Sorry, but I cannot deliver any kind of photo progression. I started my first layer in 2010 on a P. Thunbergii 'Thunderhead' following Harry Harrington's advice. I only made a single wrap of wire and twisted it snug. The little wedges I cut above the tourniquet just healed shut in the first year, but I did get flaring just above the tourniquet. In 2011 I got the beginnings of roots, but I left it on the tree. In the spring of this year I removed the plastic bag of sphagnum and replaced it with a pot 'wrapped around the stem' full of Turface ProLeague Red. Root growth is asymetric, so I will have some work to do next spring to induce roots on the other half of the perimeter. Right now, the basal flare is about 2 inches.

This layer is on a about 3/4ths inch vertical trunk near the apex that was at least 2 year-old wood when I started. I started another layer in 2011 of a horizontal branch on a P. Tunbergii niwaki in my landscape. This low (about 1 ft above the ground) horizontal stem was also about 3/4th inch, but is wood that was at least 4 years old when I started.

ASSIGNED TASK A: Translate this sentence from the account of layering pines into Spanish: "I only made a single wrap of wire and twisted it snug."
ASSIGNED TASK B:
Answer these questions from the account of layering pines:
(i) In what year was the first layer started?
(ii) What filled the pot that replaced the plastic bag of sphagnum?
(iii) About how high above the ground is the horizontal stem layered in 2011?
ASSIGNED TASK C: Reproduce the account of layering pines word for word, from "Sorry, but I" to "about 2 inches.".
These rows have no connection to the text above.

(Hand or body keypoint data)

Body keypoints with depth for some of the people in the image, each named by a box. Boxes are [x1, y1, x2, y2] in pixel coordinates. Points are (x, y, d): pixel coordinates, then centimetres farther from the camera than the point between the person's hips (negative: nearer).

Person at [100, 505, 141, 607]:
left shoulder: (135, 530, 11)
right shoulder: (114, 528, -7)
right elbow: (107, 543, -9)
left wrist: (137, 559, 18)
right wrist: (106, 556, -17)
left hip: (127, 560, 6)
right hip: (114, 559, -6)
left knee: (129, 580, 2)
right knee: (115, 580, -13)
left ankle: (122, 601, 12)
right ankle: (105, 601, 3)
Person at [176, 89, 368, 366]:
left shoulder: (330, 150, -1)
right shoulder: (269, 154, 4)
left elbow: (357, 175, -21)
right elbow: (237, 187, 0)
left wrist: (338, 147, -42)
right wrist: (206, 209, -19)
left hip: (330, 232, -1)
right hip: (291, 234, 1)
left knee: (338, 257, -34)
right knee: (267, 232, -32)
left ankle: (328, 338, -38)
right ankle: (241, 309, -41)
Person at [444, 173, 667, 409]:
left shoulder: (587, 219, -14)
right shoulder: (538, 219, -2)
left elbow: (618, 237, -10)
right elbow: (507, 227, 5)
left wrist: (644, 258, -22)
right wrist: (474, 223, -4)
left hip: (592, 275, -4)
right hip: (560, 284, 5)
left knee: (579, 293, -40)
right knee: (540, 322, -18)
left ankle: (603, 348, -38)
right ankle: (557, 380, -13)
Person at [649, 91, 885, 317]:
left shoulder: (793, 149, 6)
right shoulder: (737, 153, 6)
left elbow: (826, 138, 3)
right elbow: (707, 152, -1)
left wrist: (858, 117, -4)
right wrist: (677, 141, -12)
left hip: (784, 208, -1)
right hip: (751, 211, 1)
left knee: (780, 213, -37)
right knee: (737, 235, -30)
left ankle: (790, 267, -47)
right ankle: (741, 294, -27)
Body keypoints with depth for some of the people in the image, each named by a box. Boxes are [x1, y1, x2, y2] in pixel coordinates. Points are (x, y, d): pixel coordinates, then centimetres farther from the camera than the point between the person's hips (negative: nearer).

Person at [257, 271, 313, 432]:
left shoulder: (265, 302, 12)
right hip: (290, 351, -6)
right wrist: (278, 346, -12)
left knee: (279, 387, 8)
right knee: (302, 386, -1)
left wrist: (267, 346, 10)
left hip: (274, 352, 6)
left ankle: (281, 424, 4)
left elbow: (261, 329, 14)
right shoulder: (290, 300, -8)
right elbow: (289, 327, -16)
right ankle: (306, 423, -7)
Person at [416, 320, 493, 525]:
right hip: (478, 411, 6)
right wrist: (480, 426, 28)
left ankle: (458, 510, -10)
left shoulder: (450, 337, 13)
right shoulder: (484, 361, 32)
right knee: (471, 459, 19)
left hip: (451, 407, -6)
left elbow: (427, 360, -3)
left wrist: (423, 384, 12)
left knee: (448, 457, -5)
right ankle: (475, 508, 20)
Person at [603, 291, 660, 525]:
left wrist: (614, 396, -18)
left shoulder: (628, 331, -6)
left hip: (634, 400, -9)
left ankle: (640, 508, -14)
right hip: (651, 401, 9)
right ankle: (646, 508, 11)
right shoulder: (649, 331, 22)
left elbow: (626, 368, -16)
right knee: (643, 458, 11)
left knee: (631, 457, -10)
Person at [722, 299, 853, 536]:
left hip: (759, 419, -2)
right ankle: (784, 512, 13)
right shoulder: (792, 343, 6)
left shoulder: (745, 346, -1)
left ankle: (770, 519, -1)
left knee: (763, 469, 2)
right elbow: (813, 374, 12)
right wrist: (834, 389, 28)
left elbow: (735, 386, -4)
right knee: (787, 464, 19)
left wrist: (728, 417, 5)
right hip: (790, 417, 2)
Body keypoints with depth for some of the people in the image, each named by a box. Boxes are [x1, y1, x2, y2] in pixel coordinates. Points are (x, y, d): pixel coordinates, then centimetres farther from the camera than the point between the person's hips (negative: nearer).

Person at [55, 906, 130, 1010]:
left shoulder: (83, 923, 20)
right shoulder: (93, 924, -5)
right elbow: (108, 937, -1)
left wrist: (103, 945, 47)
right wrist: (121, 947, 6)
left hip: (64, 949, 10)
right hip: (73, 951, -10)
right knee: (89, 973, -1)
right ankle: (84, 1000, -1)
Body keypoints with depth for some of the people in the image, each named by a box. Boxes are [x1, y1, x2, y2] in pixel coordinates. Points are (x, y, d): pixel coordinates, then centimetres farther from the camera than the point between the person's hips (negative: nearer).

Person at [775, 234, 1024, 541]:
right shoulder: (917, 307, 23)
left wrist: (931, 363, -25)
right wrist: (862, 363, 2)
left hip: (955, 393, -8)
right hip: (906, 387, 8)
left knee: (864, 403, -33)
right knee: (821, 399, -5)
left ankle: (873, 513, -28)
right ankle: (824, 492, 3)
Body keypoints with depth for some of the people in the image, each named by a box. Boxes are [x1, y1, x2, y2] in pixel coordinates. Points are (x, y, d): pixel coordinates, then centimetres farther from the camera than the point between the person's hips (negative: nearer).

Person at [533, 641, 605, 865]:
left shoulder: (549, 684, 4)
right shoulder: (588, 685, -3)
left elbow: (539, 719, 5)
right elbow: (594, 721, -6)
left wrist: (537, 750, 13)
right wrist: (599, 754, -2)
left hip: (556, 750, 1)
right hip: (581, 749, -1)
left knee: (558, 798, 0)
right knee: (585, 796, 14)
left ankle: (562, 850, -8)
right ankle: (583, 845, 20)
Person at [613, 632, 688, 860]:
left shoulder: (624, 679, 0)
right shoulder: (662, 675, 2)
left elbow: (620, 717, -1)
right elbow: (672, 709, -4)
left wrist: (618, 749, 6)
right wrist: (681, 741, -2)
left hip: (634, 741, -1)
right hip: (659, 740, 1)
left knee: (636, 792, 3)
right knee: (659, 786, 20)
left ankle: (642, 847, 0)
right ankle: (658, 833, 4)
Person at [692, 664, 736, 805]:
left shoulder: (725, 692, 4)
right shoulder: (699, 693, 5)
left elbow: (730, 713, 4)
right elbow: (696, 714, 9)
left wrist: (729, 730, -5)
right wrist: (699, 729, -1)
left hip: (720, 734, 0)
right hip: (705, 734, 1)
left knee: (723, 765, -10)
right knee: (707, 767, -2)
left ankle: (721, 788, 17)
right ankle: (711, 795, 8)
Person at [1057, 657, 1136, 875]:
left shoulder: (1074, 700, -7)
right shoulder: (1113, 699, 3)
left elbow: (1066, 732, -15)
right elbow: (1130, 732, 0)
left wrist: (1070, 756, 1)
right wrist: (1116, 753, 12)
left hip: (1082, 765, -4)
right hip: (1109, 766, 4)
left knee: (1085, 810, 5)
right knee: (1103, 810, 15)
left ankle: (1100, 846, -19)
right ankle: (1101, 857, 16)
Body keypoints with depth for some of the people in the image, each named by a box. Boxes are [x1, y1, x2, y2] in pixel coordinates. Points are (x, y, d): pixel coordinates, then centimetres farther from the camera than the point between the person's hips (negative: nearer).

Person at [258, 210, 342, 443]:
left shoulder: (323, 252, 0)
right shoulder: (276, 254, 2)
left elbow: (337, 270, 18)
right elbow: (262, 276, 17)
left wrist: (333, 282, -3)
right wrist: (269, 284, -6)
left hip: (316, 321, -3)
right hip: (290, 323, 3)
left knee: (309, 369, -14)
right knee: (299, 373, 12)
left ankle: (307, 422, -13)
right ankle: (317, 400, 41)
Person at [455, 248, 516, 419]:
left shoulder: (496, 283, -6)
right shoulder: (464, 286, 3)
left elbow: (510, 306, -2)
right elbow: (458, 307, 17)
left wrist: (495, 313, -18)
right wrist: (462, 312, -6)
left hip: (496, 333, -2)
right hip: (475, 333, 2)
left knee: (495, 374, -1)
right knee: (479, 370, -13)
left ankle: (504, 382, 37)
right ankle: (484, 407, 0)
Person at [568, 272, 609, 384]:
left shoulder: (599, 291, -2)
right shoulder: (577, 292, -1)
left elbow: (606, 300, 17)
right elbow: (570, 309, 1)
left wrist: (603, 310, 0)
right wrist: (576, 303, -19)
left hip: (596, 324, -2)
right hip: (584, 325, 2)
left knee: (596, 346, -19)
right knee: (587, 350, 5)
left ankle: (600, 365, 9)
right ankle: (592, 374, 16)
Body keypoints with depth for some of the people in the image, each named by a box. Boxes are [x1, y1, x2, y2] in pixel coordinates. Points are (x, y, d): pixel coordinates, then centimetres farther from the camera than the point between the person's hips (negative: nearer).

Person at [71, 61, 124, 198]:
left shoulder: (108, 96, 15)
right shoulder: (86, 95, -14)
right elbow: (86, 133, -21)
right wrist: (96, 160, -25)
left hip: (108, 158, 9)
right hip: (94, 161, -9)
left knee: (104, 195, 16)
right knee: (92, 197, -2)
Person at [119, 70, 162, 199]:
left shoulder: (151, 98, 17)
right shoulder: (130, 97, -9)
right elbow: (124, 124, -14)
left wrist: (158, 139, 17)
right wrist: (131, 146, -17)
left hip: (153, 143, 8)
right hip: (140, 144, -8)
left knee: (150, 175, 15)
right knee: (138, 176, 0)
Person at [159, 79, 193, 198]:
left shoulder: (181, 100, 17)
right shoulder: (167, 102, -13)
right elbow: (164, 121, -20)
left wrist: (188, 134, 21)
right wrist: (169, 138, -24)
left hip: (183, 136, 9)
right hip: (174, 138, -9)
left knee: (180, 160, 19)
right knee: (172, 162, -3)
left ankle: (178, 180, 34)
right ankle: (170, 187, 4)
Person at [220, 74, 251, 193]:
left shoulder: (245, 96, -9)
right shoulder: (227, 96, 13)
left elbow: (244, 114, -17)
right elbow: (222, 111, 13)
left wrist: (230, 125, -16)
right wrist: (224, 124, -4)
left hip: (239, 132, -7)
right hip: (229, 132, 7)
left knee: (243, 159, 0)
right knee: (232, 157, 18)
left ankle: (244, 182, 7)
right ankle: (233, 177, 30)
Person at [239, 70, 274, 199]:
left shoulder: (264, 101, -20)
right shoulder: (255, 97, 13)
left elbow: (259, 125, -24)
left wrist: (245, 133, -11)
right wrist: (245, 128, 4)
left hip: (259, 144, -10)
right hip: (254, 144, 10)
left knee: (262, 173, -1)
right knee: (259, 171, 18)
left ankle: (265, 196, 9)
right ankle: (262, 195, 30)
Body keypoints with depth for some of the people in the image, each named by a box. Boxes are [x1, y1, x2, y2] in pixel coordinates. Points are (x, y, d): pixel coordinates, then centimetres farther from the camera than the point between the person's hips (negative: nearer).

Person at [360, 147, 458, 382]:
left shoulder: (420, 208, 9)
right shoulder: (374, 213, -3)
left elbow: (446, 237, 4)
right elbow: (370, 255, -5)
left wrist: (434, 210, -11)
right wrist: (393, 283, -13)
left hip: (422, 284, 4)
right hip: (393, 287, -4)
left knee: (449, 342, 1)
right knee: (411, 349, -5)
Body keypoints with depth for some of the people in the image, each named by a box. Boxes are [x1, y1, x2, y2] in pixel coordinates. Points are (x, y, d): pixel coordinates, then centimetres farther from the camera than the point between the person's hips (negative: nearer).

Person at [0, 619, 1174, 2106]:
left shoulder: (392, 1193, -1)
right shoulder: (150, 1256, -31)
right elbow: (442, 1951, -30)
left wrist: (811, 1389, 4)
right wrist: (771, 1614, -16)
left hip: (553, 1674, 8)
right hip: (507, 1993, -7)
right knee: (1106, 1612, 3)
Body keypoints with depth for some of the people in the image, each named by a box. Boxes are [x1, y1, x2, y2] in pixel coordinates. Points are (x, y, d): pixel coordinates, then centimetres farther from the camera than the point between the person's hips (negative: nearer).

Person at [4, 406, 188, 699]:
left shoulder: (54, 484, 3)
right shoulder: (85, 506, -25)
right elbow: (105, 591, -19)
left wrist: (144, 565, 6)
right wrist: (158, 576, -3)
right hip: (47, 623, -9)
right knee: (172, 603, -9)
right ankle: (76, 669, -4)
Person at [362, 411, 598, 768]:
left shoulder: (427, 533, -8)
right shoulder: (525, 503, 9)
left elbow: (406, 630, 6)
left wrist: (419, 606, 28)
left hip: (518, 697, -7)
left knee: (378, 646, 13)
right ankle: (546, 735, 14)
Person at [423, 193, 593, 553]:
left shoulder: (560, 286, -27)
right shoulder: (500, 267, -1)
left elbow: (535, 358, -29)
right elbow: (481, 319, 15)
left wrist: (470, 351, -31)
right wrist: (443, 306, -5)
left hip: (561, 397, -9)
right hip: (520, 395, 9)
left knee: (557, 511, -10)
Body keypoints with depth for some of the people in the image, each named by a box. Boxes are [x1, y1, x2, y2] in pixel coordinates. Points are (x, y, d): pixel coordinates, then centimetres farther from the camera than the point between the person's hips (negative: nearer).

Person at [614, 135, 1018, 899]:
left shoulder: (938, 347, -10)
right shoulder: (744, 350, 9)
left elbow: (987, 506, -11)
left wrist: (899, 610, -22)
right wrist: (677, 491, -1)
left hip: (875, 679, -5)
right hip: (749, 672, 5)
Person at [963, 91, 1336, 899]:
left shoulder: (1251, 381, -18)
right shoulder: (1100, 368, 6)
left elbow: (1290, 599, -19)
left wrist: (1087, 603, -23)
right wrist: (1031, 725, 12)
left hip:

EXPECTED ANSWER A: Solo di una única vuelta de alambre y la retorcí hasta que quedó ajustada.

EXPECTED ANSWER B:
(i) 2010
(ii) Turface ProLeague Red
(iii) About 1 foot

EXPECTED ANSWER C:
Sorry, but I cannot deliver any kind of photo progression. I started my first layer in 2010 on a P. Thunbergii 'Thunderhead' following Harry Harrington's advice. I only made a single wrap of wire and twisted it snug. The little wedges I cut above the tourniquet just healed shut in the first year, but I did get flaring just above the tourniquet. In 2011 I got the beginnings of roots, but I left it on the tree. In the spring of this year I removed the plastic bag of sphagnum and replaced it with a pot 'wrapped around the stem' full of Turface ProLeague Red. Root growth is asymetric, so I will have some work to do next spring to induce roots on the other half of the perimeter. Right now, the basal flare is about 2 inches.